Your goal: Report the number of lines in the entries below that include the word "deficit", and nothing else.

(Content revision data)
◇ ◇ ◇ ◇ ◇ ◇ ◇

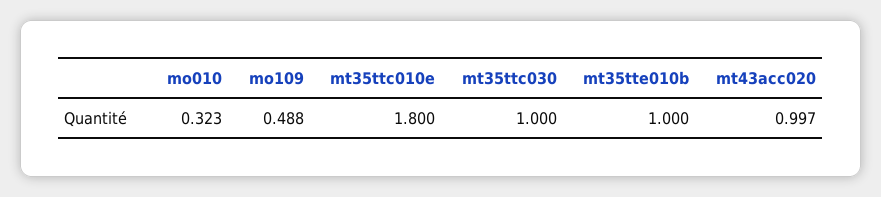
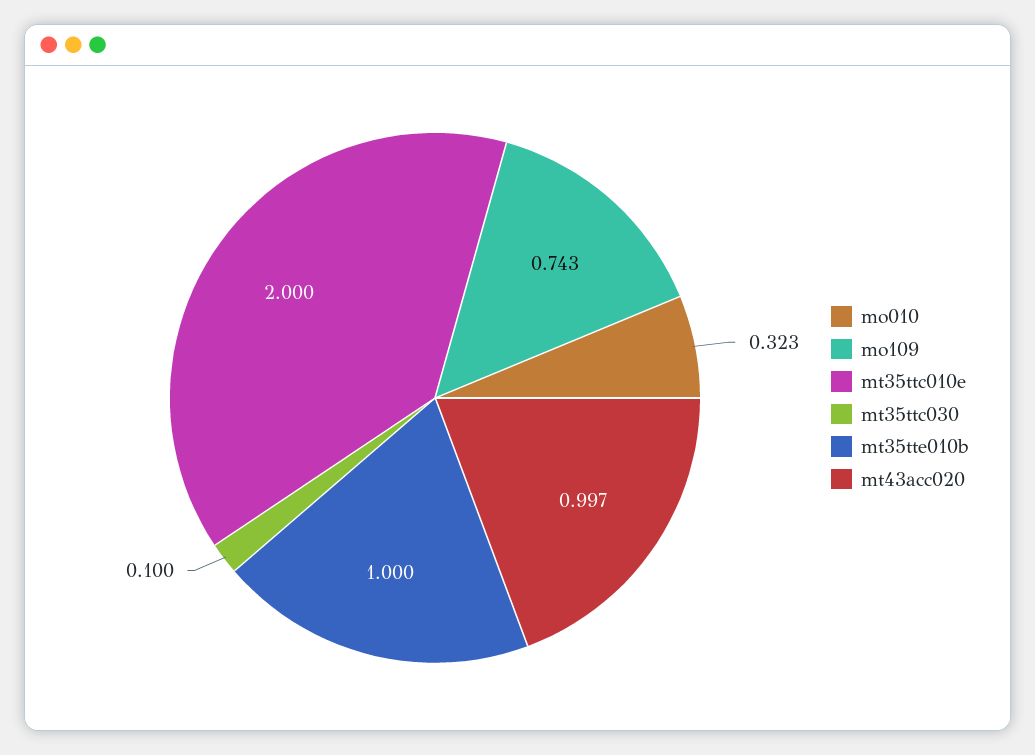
mo109: 0.488 -> 0.743
mt35ttc010e: 1.8 -> 2
mt35ttc030: 1 -> 0.1

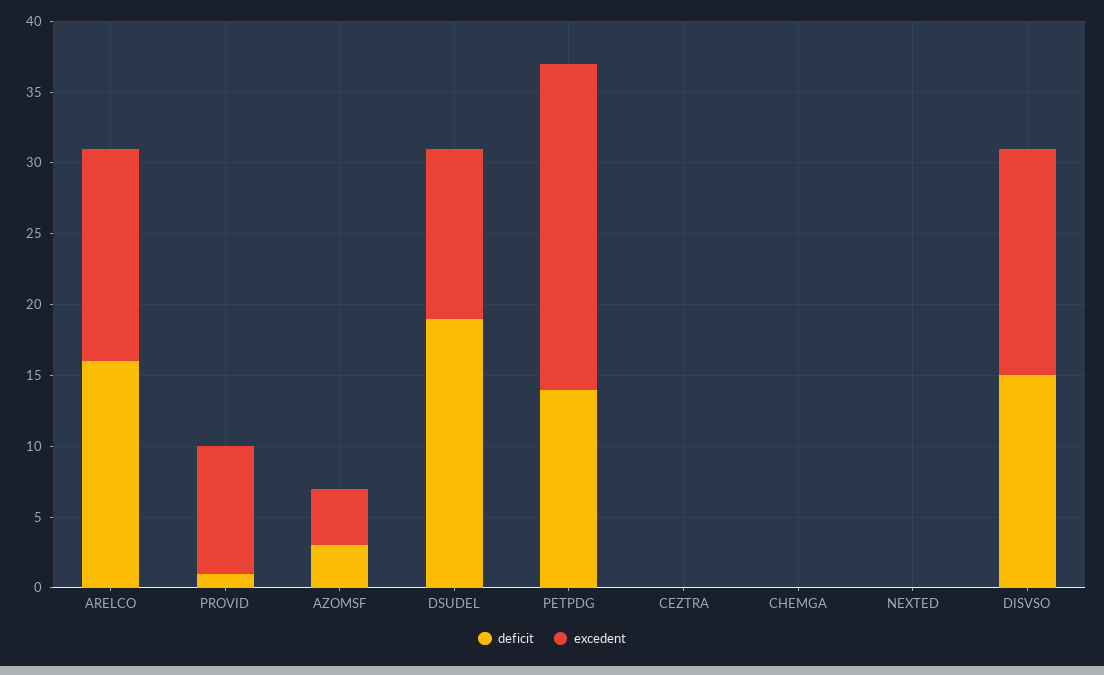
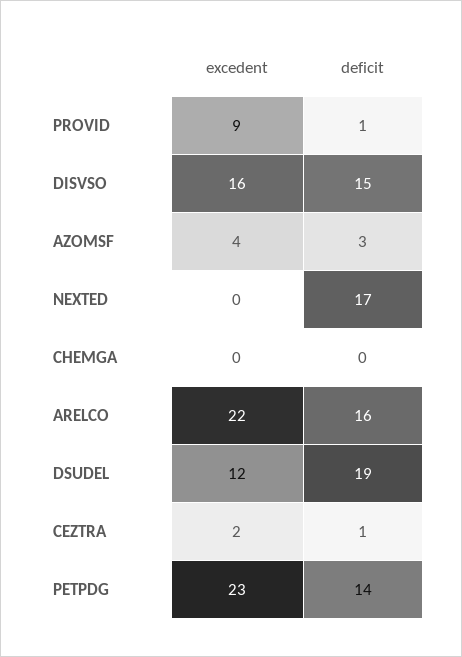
excedent, ARELCO: 15 -> 22
deficit, CEZTRA: 0 -> 1
excedent, CEZTRA: 0 -> 2
deficit, NEXTED: 0 -> 17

◇ ◇ ◇ ◇ ◇ ◇ ◇

Exercise solution: 2